* [What you need to do]:
Report each line in the listing below that contains the word "background", copying every such line in full.

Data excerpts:
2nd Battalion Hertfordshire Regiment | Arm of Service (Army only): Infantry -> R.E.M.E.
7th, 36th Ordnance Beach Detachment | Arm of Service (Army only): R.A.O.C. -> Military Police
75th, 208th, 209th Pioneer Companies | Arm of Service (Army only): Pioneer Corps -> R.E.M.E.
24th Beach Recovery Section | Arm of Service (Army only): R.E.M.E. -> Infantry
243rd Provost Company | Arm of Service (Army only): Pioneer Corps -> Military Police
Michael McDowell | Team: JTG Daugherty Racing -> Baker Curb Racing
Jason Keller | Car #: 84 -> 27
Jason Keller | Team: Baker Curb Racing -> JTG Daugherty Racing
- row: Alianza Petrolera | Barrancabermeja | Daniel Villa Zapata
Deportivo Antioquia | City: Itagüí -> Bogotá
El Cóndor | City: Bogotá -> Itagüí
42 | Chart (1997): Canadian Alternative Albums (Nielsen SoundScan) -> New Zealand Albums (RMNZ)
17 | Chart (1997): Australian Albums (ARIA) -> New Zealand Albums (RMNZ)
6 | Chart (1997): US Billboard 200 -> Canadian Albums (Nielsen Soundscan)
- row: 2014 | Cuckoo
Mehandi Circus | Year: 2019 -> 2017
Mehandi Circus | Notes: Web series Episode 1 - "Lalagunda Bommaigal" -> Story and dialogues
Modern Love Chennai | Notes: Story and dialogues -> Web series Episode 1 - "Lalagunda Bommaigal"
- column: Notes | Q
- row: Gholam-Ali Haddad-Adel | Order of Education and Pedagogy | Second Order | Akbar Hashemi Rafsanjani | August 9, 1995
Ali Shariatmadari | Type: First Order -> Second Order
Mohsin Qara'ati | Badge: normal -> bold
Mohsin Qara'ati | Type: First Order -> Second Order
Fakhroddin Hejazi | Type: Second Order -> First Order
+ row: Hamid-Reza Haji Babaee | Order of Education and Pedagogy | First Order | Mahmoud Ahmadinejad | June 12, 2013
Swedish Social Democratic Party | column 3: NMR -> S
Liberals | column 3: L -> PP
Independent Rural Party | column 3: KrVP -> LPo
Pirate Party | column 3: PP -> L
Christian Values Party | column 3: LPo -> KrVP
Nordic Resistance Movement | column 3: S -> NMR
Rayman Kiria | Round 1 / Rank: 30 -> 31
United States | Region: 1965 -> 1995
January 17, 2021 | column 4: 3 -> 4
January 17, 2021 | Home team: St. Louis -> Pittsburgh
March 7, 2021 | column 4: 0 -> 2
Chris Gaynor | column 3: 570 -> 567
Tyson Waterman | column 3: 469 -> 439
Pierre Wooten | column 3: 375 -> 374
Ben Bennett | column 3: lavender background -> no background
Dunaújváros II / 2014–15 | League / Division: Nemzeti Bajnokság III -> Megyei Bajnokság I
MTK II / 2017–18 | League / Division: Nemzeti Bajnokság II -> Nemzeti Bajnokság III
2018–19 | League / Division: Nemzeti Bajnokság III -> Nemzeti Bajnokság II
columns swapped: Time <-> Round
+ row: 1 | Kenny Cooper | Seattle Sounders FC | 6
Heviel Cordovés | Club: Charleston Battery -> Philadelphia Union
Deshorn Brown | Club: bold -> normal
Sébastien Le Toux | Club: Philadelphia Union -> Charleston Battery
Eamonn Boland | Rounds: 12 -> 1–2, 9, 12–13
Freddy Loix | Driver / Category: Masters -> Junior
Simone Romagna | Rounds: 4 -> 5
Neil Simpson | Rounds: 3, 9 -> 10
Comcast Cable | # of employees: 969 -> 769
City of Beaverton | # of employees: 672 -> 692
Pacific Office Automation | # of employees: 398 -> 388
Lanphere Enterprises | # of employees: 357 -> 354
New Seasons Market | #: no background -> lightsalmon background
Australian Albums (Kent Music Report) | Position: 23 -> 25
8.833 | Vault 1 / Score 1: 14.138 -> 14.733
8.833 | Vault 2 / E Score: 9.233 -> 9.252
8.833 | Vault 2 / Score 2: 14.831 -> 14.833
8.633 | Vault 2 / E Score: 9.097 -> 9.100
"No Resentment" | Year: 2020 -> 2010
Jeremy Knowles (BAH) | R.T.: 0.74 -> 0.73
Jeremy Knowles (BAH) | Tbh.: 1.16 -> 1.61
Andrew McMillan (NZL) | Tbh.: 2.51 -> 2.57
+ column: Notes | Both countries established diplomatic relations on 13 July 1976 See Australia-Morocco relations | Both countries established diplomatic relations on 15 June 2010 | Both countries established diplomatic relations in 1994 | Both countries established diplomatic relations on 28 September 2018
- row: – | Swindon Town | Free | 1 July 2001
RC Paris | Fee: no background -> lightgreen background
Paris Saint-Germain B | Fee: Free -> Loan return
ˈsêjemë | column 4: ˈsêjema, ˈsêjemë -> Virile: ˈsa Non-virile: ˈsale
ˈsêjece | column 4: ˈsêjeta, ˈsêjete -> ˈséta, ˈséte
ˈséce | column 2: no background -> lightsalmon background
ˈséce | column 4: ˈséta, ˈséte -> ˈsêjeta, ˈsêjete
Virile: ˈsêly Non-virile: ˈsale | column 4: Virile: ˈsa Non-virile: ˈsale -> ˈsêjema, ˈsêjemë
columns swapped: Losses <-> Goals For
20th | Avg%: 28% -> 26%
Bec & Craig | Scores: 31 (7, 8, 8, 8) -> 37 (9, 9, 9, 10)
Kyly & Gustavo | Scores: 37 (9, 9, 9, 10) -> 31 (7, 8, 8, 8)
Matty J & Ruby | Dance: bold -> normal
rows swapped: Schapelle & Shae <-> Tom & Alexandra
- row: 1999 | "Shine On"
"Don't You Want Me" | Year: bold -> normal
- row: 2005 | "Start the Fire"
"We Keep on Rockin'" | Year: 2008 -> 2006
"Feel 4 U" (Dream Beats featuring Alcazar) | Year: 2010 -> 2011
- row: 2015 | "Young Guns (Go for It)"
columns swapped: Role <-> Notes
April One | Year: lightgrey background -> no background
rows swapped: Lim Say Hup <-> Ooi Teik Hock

* [Written reply]:
Ben Bennett | column 3: lavender background -> no background
New Seasons Market | #: no background -> lightsalmon background
RC Paris | Fee: no background -> lightgreen background
ˈséce | column 2: no background -> lightsalmon background
April One | Year: lightgrey background -> no background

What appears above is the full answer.